“Why is it a Yellow Lime? Why don’t you just call it a lemon?” asked my 8-year-old son, Oliver. “Because,” I said, “that’s what makes it fun!” In this blog I’ll share the story about how the name Yellow Lime came about, in case you’re asking. It’s a bit of a train of thought, but here it is:
The brand name and logo train started after my father had very recently passed away in a car accident. He was an entrepreneur and one of my biggest encouragers throughout my life, and I wanted to make my business name an homage to him and his influence on me.
My dad always talked about his favorite things, including his favorite color: yellow, so I knew I wanted my logo to be yellow.
He also was an amazing cook, and lemons were a staple at our house while I was growing up. He also used to always use the French word for lemon, le citrón, because my little sister had an adorable dress that had a pattern with that on it. Ok, so the logo had to be a lemon. But what about the name?
I didn’t want to go with anything boring like, “Lemon Marketing.” Also, a lemon is used to describe a car that doesn’t work. And the marketing I do DOES work, so let’s not conjure the image of a broken car. Or maybe we do conjure it, in a fun way? One of the names I played with was Nottalemon Marketing (like, not-a-lemon, because it works… you get it). And it was fun, but I didn’t love that it started with a negative. I wanted a make-lemonade-out-of-lemons kind of feel, not an it-could-be-broken-but-it’s-actually-not kind of way.

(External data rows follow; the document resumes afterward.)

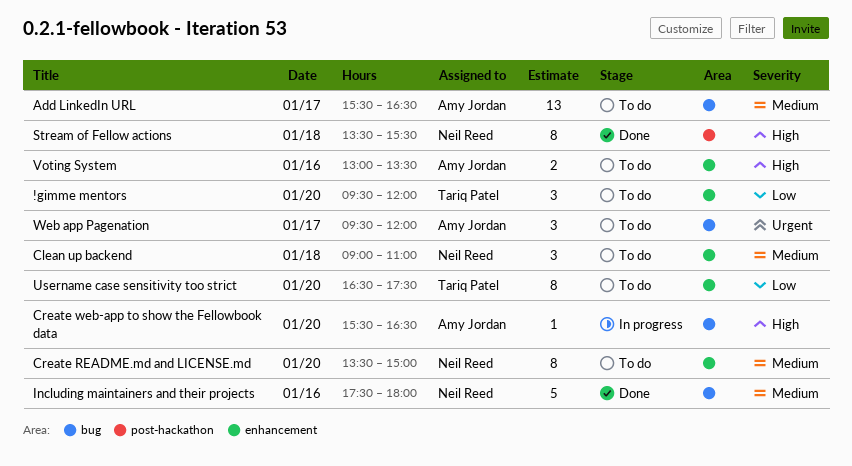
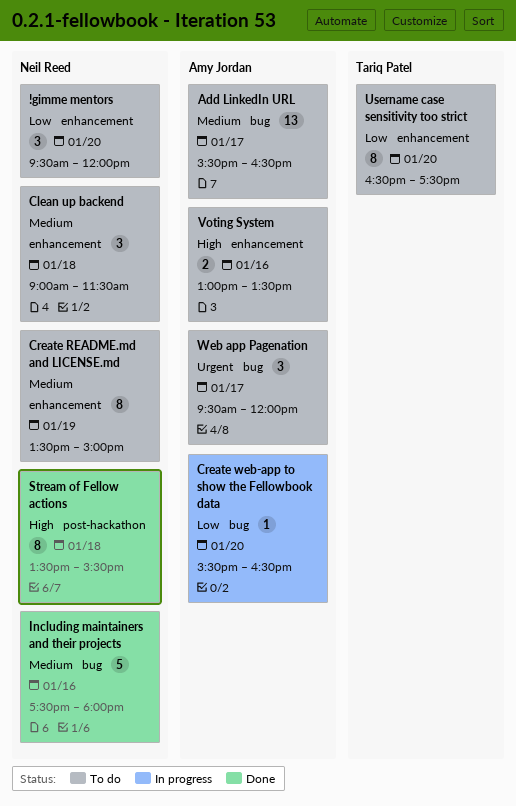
!gimme mentors, owner: Tariq Patel -> Neil Reed
Clean up backend, ends: 11:00 -> 11:30
Create README.md and LICENSE.md, day: Jan 20 -> Jan 19
Create web-app to show the Fellowbook data, priority: High -> Low

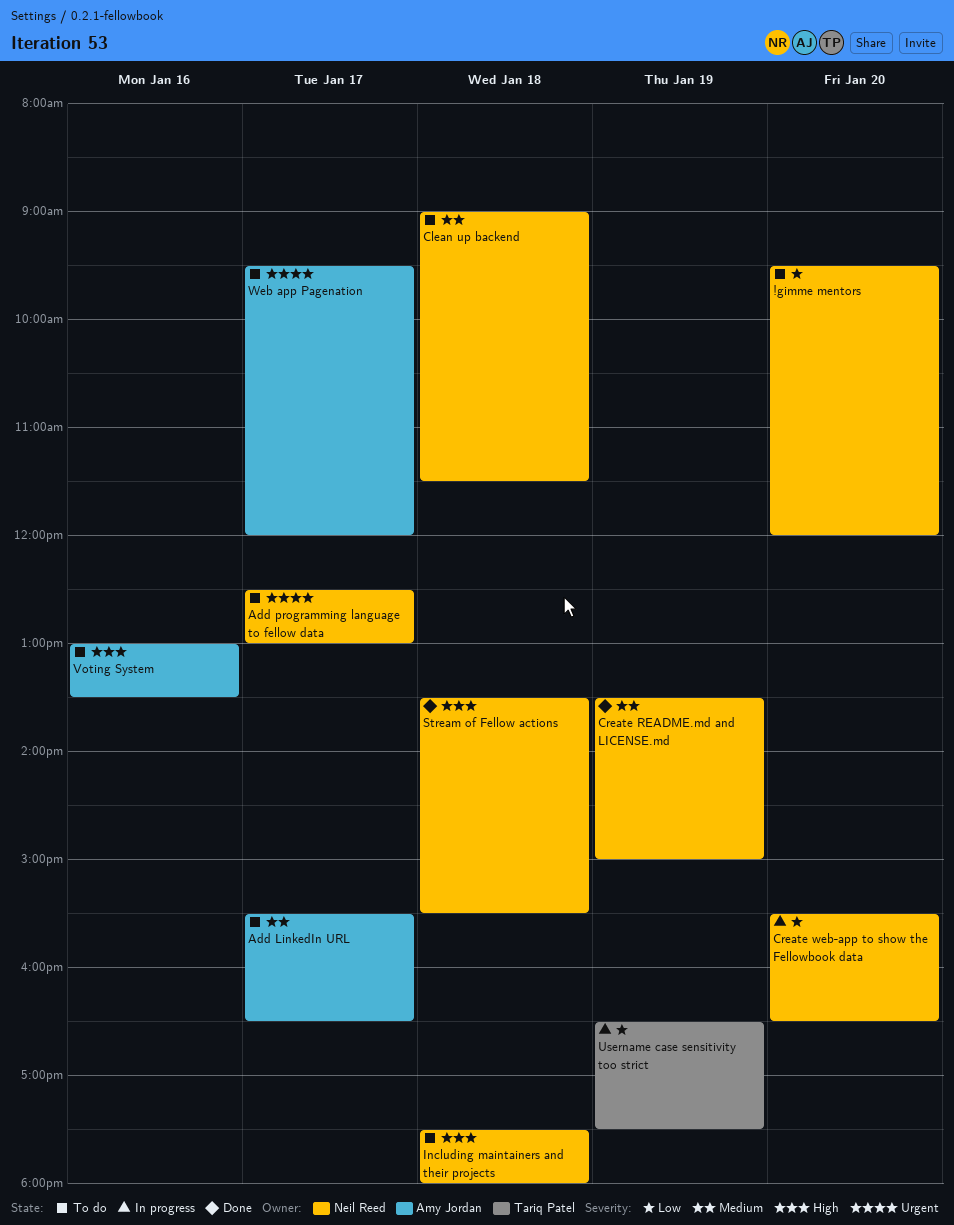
Add programming language to fellow data: none -> present
Create README.md and LICENSE.md, status: To do -> Done
Create web-app to show the Fellowbook data, owner: Amy Jordan -> Neil Reed
Including maintainers and their projects, status: Done -> To do
Including maintainers and their projects, priority: Medium -> High
Including maintainers and their projects, day: Jan 16 -> Jan 18
Username case sensitivity too strict, status: To do -> In progress
Username case sensitivity too strict, day: Jan 20 -> Jan 19

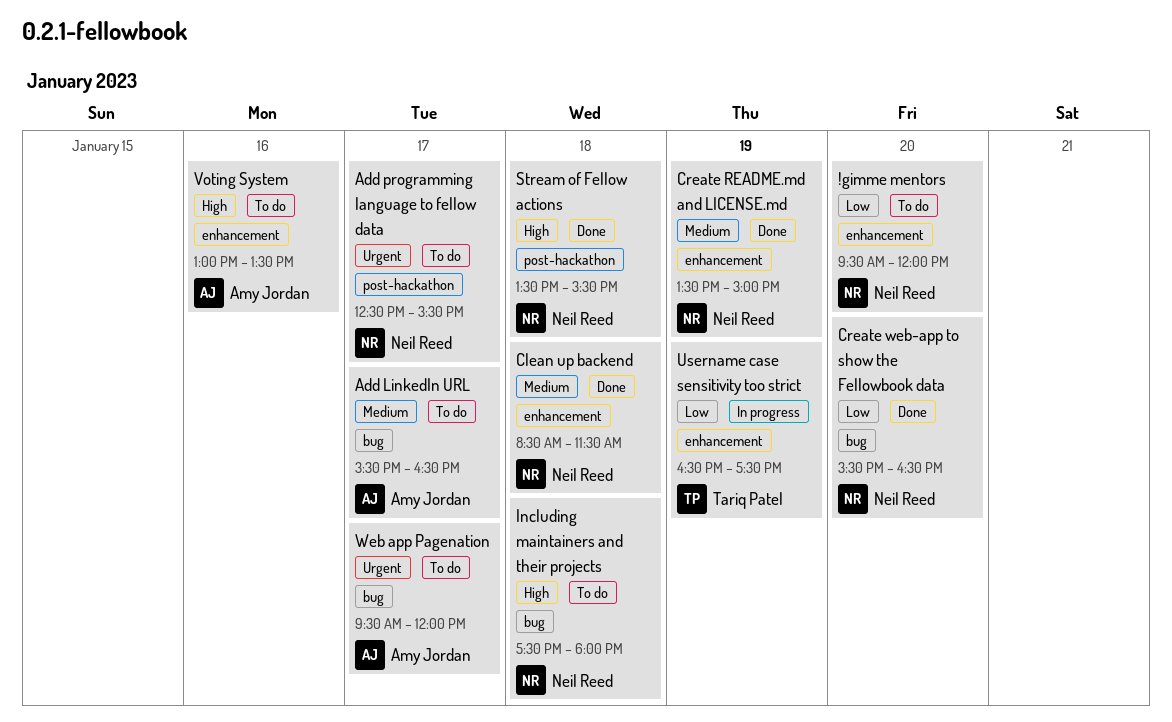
Add programming language to fellow data, ends: 13:00 -> 15:30
Clean up backend, status: To do -> Done
Clean up backend, begins: 09:00 -> 08:30
Create web-app to show the Fellowbook data, status: In progress -> Done

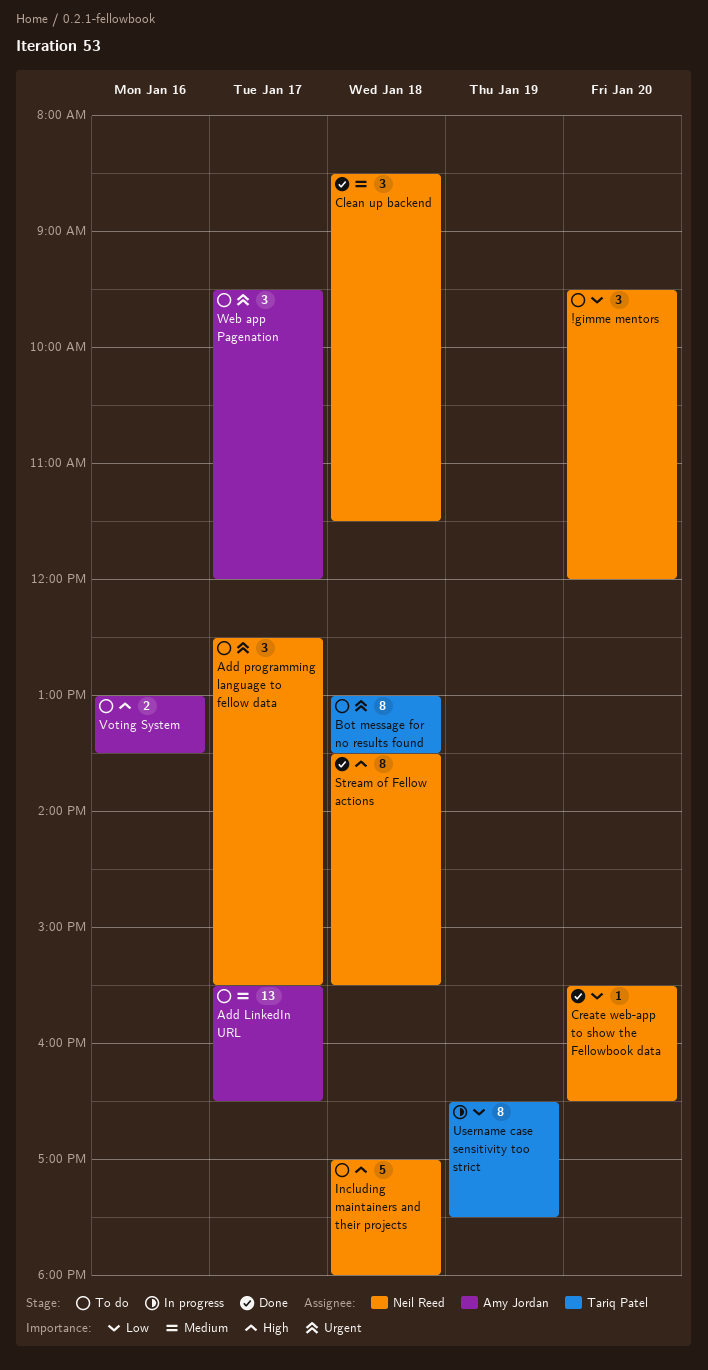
Bot message for no results found: none -> present
Create README.md and LICENSE.md: present -> none
Including maintainers and their projects, begins: 17:30 -> 17:00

I liked the juxtaposition of two opposites, so I kept thinking. Then, a lightbulb! I am fluent in Spanish and spent a college semester in the Dominican Republic. There, the word for lemon and lime are the same: limón. And they’re described as limón dulce (sweet limón, or a lime) or limón agrio (sour limón, or a lemon). And there was my idea! Incorporate my love for Spanish and the DR, with my dad, with a way to describe an object a little differently than we’re used to: a yellow lime.
The thing I love about this name and imagery is that it makes you pause for a second when you hear it. Like Oliver did. And then you say, “Ohhhhhh, I get it!” It’s like a fun inside joke that makes you feel included. It’s like a cheesy dad joke that you roll your eyes at, but it gives you a little bit of joy. It’s like taking the traditional ideas you have about marketing and creative, and turning them around so you can look at them in a new way. See what I did there?